▶ EXERCISE BRIEF
The reply should consist of the line containing "for research writing?" and all lines after it in the listing below, reproduced exactly and nothing more.

[SUPPLIED RECORDS — start]

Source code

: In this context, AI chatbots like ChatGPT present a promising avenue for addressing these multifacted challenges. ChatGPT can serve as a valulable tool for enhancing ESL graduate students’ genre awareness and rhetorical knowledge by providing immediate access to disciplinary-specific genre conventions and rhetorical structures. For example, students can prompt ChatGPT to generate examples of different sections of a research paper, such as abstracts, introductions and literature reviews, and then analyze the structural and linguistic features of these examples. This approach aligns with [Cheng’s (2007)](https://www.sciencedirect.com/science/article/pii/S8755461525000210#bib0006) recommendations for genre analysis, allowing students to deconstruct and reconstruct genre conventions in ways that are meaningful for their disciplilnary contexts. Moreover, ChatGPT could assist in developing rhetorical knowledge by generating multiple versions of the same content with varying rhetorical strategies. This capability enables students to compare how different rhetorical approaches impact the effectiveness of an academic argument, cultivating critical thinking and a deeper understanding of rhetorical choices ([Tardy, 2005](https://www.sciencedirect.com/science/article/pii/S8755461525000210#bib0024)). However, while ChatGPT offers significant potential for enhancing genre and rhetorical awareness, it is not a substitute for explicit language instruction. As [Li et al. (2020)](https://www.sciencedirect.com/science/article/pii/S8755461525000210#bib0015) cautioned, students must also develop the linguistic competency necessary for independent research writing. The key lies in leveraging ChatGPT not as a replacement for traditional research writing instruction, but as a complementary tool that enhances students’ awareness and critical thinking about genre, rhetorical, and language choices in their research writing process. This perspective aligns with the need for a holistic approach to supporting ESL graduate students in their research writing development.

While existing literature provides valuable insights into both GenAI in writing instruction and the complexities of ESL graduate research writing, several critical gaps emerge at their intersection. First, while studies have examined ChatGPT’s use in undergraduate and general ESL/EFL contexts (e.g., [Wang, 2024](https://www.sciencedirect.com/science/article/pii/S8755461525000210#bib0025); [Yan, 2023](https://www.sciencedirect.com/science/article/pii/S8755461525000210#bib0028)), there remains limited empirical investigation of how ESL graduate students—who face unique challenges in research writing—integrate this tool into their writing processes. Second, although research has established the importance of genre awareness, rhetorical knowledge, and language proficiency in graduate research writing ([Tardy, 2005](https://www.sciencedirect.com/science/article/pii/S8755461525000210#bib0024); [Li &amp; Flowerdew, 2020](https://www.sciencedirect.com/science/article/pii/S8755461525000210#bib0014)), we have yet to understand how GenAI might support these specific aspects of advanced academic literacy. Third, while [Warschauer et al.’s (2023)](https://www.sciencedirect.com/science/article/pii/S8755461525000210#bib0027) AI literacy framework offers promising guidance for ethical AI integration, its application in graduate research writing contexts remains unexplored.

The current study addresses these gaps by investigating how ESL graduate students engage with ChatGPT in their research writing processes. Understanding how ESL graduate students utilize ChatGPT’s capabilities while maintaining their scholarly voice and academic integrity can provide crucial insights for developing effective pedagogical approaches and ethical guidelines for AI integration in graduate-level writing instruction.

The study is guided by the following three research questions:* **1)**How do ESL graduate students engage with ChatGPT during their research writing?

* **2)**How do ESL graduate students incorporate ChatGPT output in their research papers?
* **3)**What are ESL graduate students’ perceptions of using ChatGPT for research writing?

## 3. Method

[SUPPLIED RECORDS — finish]

▶ TASK OUTPUT
* **3)**What are ESL graduate students’ perceptions of using ChatGPT for research writing?

## 3. Method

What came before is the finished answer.